Despite all this, I persisted, as I wanted it to give me what it had promised.  Besides, we all wanted to see what puberty had done to the About A Boy boy’s eyebrows.  Nowadays, Nicholas Hoult is one of our smashingest actors and, indeed, the class of 2007 have enacted their contractual clause of no future quality entertainment being made without them.  Whether it’s Joe Dempsie and Hannah Murray in Game Of Thrones (which I promise I will eventually cover here), Dev Patel in Slumdog Millionaire and beyond or Daniel Kaluuya in Get Out and Black Panther (no longer pigeonholed as Posh Kenneth), the talent was clearly there.  Maybe it was just practising.


All this said, though, the second series finishes superbly, and the way is paved for the next generation.  Tony Stonem’s younger sister, Effy, played by Kaya Scodelario fulfils that classic British destiny of following in sibling footsteps at school and becomes the alpha of the new crop.  Her love interest, Cook, steals the attention from her though, thanks to Jack O’Connell’s red-raw performance, something he has taken through to everything he has done since (seriously, watch everything he has done right now).  There’s also Luke Pasqualino who’s in lots of things these days, but I only remember him from an obscure scene in Miranda.  Either way, the themes of relationships, sexuality, excess, trust and good old fashioned growing up are investigated further.  By this point, I was more acclimatised to Skins’ sluggish rhythm and more susceptible to its melodrama.  So much so, in fact, that by the time the third generation arrived, I just couldn’t be arsed getting into it all over again.  They just didn’t interest me and I bailed out, cherishing what I had witnessed so far, despite all my frustrations.

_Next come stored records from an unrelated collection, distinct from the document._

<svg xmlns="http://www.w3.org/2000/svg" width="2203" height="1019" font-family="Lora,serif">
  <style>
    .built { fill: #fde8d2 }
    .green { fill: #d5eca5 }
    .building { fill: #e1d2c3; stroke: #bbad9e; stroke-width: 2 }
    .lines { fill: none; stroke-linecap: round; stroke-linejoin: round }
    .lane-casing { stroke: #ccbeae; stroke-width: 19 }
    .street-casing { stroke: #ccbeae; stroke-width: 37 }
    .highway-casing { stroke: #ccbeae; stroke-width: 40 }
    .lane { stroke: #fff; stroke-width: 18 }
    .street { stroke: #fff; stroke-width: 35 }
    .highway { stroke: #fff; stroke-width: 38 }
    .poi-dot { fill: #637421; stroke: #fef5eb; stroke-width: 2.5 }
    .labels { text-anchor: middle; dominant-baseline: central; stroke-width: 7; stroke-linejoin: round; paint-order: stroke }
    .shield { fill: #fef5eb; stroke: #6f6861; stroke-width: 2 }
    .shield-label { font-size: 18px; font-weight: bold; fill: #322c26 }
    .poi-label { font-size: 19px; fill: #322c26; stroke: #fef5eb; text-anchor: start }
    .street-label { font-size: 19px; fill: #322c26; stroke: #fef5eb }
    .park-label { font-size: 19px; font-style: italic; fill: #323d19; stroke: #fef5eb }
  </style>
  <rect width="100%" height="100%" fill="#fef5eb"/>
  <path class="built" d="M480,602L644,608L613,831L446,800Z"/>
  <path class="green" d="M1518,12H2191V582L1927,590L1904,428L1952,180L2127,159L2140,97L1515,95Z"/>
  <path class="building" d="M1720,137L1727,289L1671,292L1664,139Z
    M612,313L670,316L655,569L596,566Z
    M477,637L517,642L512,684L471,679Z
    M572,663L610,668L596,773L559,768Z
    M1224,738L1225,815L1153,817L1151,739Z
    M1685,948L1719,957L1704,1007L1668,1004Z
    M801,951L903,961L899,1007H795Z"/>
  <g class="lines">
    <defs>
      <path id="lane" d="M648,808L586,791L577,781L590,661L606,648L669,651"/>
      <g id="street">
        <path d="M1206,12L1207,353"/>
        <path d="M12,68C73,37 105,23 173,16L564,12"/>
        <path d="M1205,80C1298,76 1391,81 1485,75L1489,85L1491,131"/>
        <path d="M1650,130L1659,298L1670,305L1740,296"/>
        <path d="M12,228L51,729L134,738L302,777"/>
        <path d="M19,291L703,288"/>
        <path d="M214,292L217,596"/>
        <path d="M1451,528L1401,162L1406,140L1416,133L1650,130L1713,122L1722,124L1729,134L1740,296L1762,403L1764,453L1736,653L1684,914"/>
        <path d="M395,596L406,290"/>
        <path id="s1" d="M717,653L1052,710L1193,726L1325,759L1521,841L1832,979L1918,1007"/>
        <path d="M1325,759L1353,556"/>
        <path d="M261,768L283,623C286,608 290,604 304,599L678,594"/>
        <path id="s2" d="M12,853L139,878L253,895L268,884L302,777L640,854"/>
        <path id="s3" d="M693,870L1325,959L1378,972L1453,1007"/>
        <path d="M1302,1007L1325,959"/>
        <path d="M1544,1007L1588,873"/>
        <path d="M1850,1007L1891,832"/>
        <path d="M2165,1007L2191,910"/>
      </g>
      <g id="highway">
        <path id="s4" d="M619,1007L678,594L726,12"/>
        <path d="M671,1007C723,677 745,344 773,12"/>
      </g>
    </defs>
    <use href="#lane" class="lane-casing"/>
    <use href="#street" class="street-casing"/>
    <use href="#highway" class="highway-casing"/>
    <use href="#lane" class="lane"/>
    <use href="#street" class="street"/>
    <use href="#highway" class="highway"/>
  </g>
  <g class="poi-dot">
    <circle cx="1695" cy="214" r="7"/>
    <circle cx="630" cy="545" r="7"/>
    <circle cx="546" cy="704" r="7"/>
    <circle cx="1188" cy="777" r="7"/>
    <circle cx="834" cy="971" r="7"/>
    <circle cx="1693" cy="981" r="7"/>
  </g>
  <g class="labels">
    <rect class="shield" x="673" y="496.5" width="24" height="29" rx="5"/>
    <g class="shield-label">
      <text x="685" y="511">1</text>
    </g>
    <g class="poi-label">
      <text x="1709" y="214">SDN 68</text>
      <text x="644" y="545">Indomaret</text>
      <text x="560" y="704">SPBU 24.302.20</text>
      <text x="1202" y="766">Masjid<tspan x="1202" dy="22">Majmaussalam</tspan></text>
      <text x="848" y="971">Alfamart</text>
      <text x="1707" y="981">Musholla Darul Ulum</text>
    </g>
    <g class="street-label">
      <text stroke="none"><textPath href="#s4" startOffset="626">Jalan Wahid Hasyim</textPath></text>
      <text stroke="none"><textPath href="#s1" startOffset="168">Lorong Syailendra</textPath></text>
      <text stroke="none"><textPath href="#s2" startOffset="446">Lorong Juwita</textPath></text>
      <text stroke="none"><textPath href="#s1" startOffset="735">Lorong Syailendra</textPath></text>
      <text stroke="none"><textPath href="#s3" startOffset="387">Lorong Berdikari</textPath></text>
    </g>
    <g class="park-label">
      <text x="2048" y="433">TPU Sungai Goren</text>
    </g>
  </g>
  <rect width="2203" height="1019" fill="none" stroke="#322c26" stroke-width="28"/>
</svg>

Certain scenes still occur to me now and then, whether it’s Cassie’s distressing demonstration of how someone with an eating disorder convinces others she’s eating by rearranging food on her plate, or the moment she whispers “Wow, f*** you, Sid” at a lad who always wore glasses and a beanie.  I still call a wild night a Skins party, after the Gossip-soundtracked promo trail.  For every Jal’s clarinet, there was Cook bouncing off brick walls with the intensity of it all.  For every overuse of effing and jeffing until it lost all its impact, there was heart and truth struggling to get through.  Skins was a step in an evolution of British confidence in its own youth drama, only coming to fruition in more recent times with the likes of Fleabag and The End Of The F***ing World.  So yeah, when I’m wondering what’s going to tempt me from the Netflix algorithm, Skins will always tempt me.  But I’m going to eschew the repeat view in favour of the memory.  You can’t turn back time, but you can do better things with your adult life than watching old things (and cleaning the bathroom).